• [WHAT THE EXERCISE ASKS] Count the lines in the rows below that contain the string "depth", with case treated as significant, and give only that number.

• [EXCERPTED RECORDS]
____

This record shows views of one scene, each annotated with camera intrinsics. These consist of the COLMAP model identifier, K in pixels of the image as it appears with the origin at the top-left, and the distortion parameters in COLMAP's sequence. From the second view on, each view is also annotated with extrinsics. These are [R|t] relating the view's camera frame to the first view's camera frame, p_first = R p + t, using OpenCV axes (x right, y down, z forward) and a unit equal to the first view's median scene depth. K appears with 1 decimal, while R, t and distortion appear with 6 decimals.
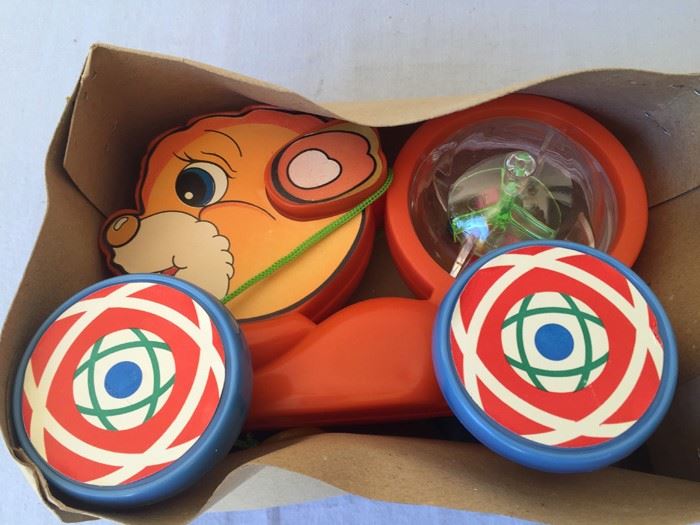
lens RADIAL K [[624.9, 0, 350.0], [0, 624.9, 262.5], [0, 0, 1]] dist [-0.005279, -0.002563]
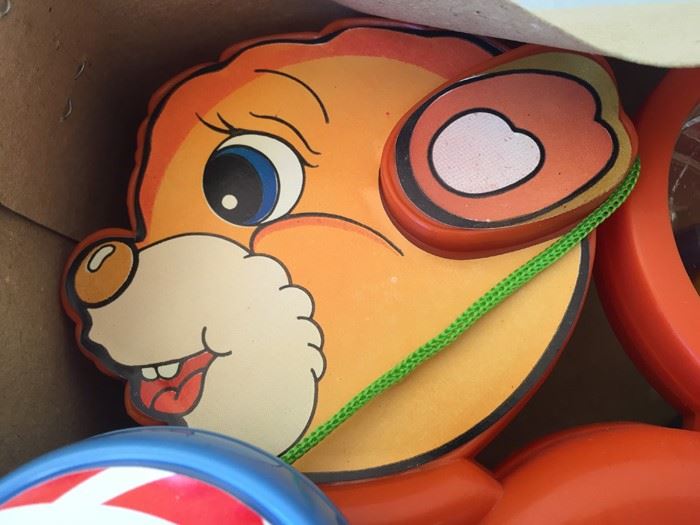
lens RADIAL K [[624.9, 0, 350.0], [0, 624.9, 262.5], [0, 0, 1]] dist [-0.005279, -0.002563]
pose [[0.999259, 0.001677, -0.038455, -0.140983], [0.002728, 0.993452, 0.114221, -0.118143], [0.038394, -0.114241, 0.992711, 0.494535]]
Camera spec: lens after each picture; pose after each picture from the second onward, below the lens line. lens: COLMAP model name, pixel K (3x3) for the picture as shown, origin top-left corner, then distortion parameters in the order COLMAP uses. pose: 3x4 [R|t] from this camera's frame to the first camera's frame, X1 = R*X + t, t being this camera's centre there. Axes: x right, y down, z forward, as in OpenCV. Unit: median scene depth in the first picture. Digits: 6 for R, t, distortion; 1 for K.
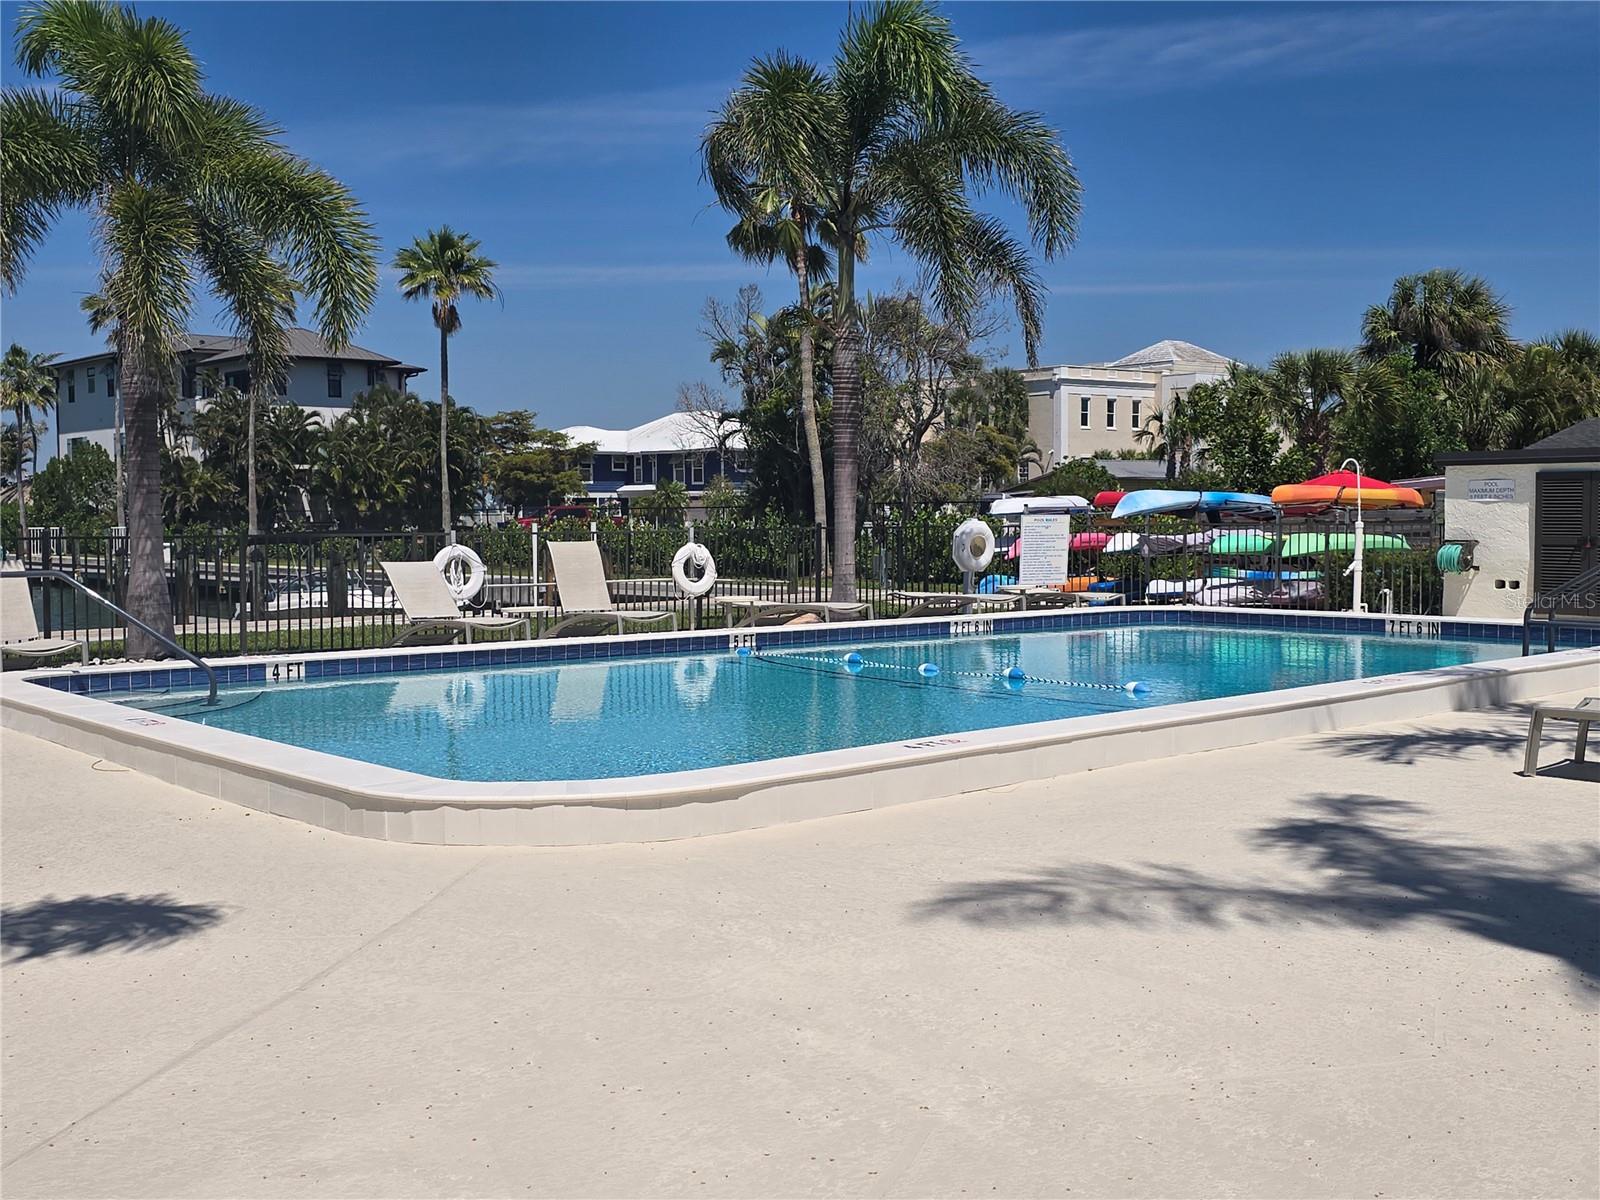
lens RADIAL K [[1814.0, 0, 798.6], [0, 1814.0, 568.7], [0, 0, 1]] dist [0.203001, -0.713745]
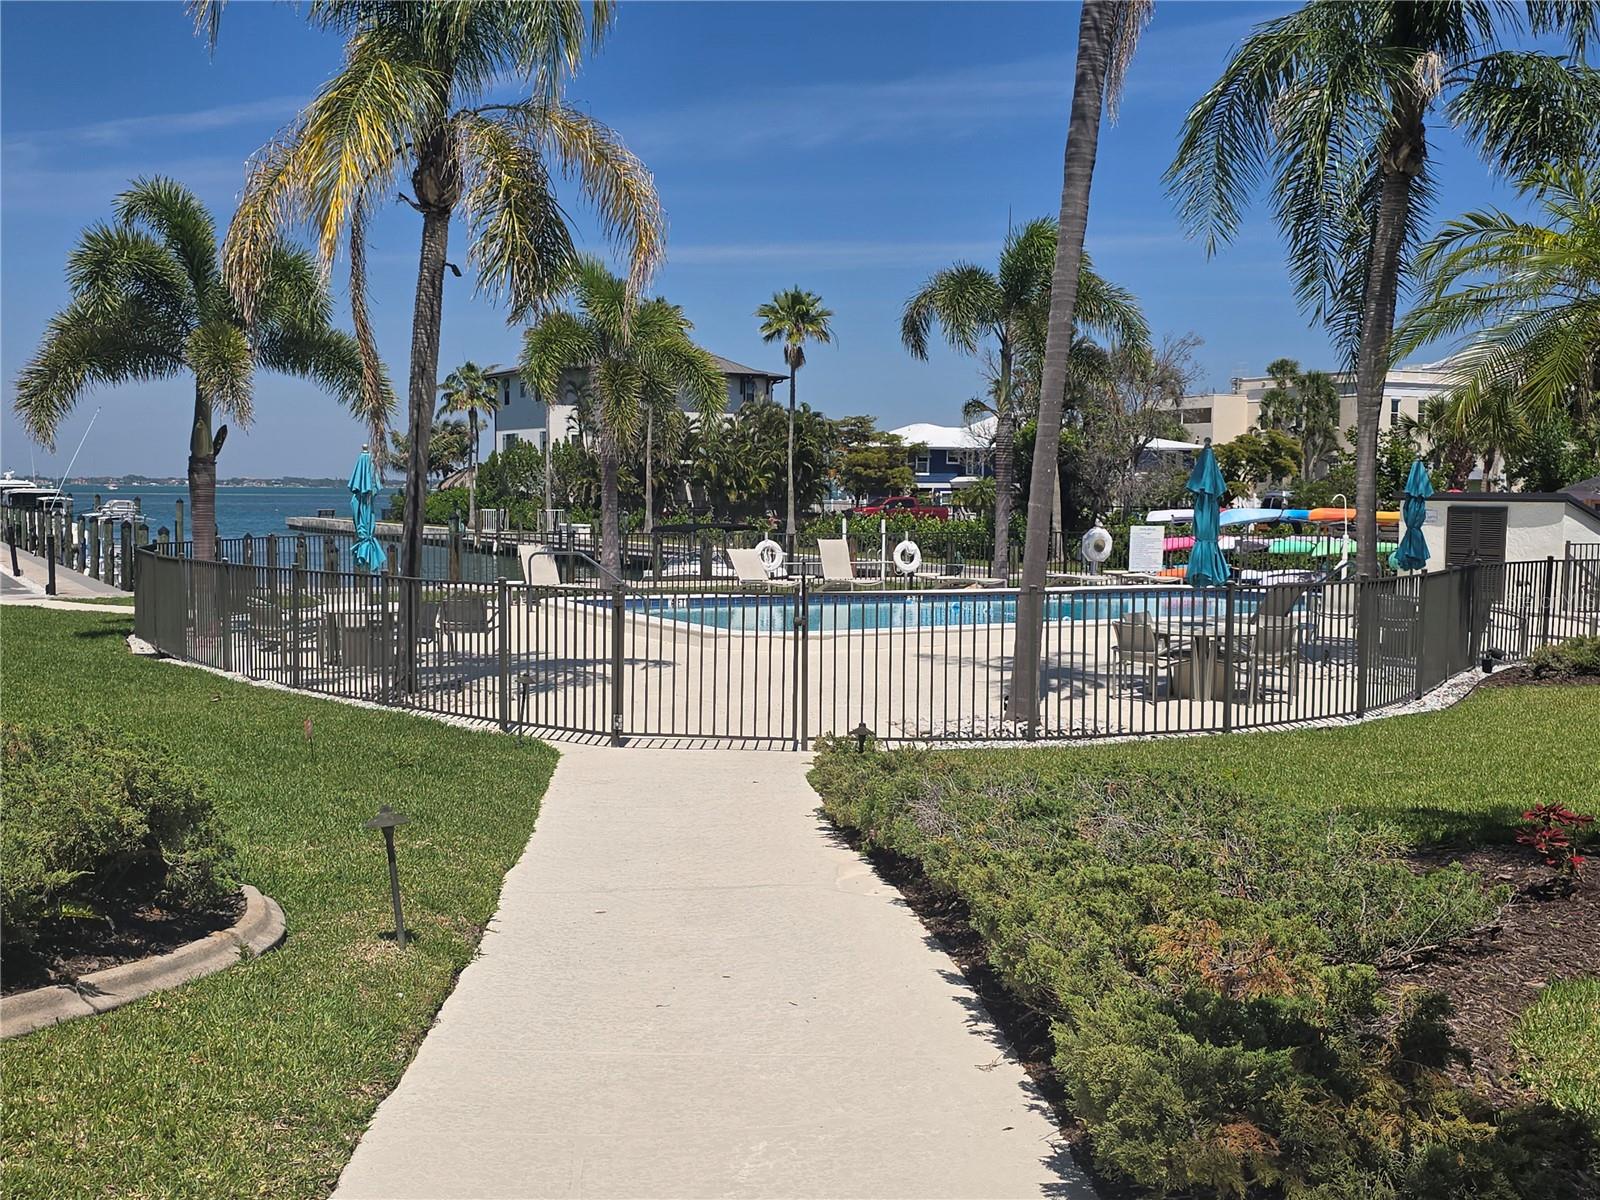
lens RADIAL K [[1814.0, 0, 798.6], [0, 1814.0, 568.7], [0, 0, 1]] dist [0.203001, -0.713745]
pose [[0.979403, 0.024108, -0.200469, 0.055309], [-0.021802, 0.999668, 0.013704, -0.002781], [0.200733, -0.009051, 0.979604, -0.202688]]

____

• [WRITTEN SOLUTION] 2